About the time of his father's death, in 1633, he was made one of the Gentlemen of his Majesty's Privy Chamber, notwithstanding which he frequently retired to Oxford, to enjoy the conversation of learned and ingenious men. In 1639 he was engaged in an expedition against the Scots, and though he received some disappointment in a command of a troop of horse, of which he had a promise, he went a volunteer with the earl of Essex[2].
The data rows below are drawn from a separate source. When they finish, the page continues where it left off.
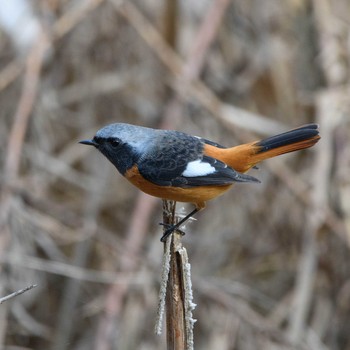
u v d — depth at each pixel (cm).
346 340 1288
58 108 1373
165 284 755
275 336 1181
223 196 1371
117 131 941
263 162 1304
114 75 1431
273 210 1355
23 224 1144
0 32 1362
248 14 1477
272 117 1445
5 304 1110
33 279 1189
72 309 1295
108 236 1252
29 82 1202
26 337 1241
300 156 1373
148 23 1442
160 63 1434
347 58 1287
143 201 1230
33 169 1297
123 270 1184
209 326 1213
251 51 1477
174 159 914
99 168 1409
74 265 1311
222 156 926
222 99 1478
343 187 1203
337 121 1212
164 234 866
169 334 759
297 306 1198
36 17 1355
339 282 1298
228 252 1383
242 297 1284
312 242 1215
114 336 1150
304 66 1400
In 1640 he was chosen a Member of the House of Commons, for Newport in the Isle of Wight, in the Parliament which began at Westminster the 13th of April in the same year, and from the debates, says Clarendon, which were managed with all imaginable gravity and sobriety, 'he contracted such a reverence for Parliaments, that he thought it absolutely impossible they ever could produce mischief or inconvenience to the nation, or that the kingdom could be tolerably happy in the intermission of them, and from the unhappy, and unseasonable dissolution of the Parliament he harboured some prejudice to the court.'

In 1641, John, lord Finch, Keeper of the Great Seal, was impeached by lord Falkland, in the name of the House of Commons, and his lordship, says Clarendon, 'managed that prosecution with great vigour and sharpness, as also against the earl of Strafford, contrary to his natural gentleness of temper, but in both these cases he was misled by the authority of those whom he believed understood the laws perfectly, of which he himself was utterly ignorant[3].'

He had contracted an aversion towards Archbishop Laud, and some other bishops, which inclined him to concur in the first bill to take away the votes of the bishops in the House of Lords. The reason of his prejudice against Laud was, the extraordinary passion and impatience of contradiction discoverable in that proud prelate; who could not command his temper, even at the Council Table when his Majesty was present, but seemed to lord it over all the rest, not by the force of argument, but an assumed superiority to which he had no right. This nettled lord Falkland, and made him exert his spirit to humble and oppose the supercilious churchman. This conduct of his lordship's, gave Mr. Hampden occasion to court him to his party, who was justly placed by the brilliance of his powers, at the head of the opposition; but after a longer study of the laws of the realm, and conversation with the celebrated Edward Hyde, Earl of Clarendon, he changed his opinion, and espoused an interest quite opposite to Hampden's.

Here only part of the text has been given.